The variation in how runs are distributed by game can play havoc with how well any expected Win-Loss estimator works -- the 2012 Baltimore Orioles will remain a poster child for that particular truism for years to come. As you might expect, with the season roughly one-third gone, Oakland leads the league with 14 games in which they've scored nine or more runs, with only the Colorado Rockies (with 12) anywhere close. The A's, who were 14-0 in those contests, scored 149 runs and allowed 36. But there are a number of routs in the 11-1 range in there; that means that nearly half of the runs that Oakland has plated in 2014 came in only 21 percent of the games they played. Compare that to the only team in the league with a better record than Oakland, the San Francisco Giants: The Giants have only five games with nine or more runs, all wins, for a total of 51 runs scored; but they also have 36 runs allowed, the same as the Athletics in one-third the games. Pythagorean win expectancy favors curbstomps such as Oakland's, with the expectation that they will balance out across a large enough sample. The Giants, despite being 38-9 this year when they score three or more runs, do not routinely run their opposition out of the stadium, which is why they're actually beating their Pythag by three wins at present. (The Athletics are no slouches themselves at 39-12 in that situation.)
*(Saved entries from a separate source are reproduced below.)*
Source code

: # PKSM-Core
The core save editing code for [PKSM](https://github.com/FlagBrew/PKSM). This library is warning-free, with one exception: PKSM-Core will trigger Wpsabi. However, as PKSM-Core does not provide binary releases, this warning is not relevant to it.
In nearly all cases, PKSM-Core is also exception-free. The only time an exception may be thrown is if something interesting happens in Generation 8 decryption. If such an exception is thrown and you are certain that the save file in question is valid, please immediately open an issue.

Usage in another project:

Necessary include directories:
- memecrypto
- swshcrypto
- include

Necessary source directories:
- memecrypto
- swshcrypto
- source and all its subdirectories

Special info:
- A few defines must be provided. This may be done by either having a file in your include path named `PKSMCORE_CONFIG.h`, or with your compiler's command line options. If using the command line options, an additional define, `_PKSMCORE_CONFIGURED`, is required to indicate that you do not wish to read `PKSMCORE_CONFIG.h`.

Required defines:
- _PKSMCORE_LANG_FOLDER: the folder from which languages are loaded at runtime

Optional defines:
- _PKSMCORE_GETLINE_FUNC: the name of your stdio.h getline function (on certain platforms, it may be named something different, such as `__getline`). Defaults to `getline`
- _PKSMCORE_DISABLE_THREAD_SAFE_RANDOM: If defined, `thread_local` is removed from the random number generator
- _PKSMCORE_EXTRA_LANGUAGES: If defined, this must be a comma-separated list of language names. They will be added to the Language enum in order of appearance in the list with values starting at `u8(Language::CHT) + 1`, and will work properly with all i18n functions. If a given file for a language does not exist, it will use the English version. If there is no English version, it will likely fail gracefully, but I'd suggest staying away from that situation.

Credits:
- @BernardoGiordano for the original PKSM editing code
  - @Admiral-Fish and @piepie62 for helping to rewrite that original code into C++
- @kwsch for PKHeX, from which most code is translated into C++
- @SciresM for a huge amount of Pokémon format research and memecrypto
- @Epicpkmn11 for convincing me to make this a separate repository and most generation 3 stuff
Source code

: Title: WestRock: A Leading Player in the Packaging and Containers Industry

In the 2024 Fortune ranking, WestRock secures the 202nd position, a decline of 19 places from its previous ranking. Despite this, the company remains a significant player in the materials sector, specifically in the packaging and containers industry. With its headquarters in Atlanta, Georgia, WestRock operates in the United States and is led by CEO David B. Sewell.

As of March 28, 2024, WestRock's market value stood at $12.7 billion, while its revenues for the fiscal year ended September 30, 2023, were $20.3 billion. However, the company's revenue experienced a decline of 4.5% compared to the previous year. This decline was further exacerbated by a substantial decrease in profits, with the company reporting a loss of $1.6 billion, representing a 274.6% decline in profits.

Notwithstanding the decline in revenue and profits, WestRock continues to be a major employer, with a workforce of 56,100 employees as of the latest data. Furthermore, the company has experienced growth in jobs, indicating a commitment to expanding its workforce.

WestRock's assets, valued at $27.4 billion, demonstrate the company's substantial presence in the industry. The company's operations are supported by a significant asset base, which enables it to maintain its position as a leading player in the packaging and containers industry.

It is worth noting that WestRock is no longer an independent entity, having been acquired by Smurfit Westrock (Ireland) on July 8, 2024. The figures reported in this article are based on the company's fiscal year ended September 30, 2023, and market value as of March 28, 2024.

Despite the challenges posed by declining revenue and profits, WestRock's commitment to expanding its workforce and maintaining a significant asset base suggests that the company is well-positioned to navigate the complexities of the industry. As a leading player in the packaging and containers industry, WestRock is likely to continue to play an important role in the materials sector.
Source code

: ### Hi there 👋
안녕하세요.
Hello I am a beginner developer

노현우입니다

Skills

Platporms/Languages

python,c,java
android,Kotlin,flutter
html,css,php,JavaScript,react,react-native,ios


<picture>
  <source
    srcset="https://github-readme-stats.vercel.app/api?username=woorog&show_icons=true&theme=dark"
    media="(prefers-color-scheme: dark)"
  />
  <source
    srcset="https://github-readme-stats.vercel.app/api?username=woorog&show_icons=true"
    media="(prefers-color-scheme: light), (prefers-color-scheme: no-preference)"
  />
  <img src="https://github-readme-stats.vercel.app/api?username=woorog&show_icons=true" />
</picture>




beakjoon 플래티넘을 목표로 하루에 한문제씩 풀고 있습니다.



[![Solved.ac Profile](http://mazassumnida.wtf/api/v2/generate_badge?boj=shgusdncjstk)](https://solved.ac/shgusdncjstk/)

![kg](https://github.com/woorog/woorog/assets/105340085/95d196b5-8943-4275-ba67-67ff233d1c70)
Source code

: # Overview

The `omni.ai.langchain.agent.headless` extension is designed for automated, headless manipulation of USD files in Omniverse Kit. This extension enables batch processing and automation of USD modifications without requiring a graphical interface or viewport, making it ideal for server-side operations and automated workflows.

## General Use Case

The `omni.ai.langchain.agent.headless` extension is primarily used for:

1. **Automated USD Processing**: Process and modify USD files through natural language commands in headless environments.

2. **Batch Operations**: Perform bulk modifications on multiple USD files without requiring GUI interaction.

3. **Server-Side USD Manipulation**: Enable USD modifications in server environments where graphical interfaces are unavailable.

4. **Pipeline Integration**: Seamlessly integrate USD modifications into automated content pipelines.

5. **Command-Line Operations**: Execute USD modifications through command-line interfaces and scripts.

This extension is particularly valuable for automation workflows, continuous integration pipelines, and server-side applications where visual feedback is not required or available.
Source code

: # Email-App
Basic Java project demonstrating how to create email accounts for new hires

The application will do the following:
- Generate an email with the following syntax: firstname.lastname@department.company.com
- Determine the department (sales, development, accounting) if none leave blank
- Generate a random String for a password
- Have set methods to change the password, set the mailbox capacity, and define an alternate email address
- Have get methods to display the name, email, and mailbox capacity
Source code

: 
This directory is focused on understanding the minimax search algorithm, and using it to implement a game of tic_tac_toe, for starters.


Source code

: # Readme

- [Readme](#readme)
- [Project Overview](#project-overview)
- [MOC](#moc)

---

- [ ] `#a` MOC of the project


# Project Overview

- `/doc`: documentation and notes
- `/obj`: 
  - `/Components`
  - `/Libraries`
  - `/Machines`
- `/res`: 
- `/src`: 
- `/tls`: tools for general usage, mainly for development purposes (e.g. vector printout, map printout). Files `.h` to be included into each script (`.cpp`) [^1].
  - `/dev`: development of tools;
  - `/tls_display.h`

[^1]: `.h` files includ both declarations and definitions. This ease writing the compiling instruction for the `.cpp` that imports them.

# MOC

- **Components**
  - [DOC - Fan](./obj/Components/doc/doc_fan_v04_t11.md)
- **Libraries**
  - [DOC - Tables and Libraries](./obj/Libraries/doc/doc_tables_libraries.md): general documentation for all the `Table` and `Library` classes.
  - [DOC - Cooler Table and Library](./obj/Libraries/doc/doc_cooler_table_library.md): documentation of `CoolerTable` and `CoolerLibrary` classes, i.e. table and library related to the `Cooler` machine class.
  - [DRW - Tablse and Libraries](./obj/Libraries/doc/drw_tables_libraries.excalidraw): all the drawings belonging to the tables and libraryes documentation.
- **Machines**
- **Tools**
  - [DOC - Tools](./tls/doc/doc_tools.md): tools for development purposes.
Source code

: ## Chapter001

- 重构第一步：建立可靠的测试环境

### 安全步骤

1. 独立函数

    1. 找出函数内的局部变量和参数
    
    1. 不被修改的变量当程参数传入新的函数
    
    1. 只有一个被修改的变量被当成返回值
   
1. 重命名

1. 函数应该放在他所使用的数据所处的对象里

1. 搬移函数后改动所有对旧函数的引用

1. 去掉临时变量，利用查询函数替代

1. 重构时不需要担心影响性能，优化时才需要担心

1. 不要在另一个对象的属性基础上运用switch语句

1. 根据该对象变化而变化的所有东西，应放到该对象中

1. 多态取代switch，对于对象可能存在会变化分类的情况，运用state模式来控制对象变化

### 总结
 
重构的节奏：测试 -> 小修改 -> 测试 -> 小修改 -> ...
So how will this play out through the end of the season for Oakland? I personally still won't believe that Scott Kazmir's going to throw 200 innings of 2.20 ERA baseball until I see it in the books, and even then I'll probably still have my doubts. But outside of Kazmir and the overachieving catcher platoon of Norris/Jaso, there's not a whole lot of weirdness on the team. Josh Donaldson is an early MVP candidate for the second straight season, and Brandon Moss has quietly been a top-five first baseman for about two years now, while Yoenis Cespedes, Coco Crisp and Jed Lowrie are all very nice complements to the Moss/Donaldson whirlwind doom squad. Sonny Gray is a special young pitcher who is capable of not only sustaining what's been a strong sophomore season so far, but of building on it as well. The bullpen has been its usual great self outside of the swiftly-remedied Jim Johnson disaster. (It is worth noting that bullpen performance also sabotages Pythag outcomes -- the Athletics would likely have a couple more wins right now if not for Johnson's early-season meltdowns.)
The biggest concern the A's have right now is what to do if Scott Kazmir and Jesse Chavez both come back to Earth, at which point the rotation once again becomes an issue for the team. It's not inconceivable to think that the A's might address that with some sort of deadline deal for a rental, which would firm things up considerably.
All in all, however, the A's on paper look a lot more like "just" the first-place team they are right now than the transcendently, generationally-dominant club their "Pythag" predicts they should be. And there's good reason to believe that, in this instance, the projections will come down to meet reality as the season goes on, instead of the other way around.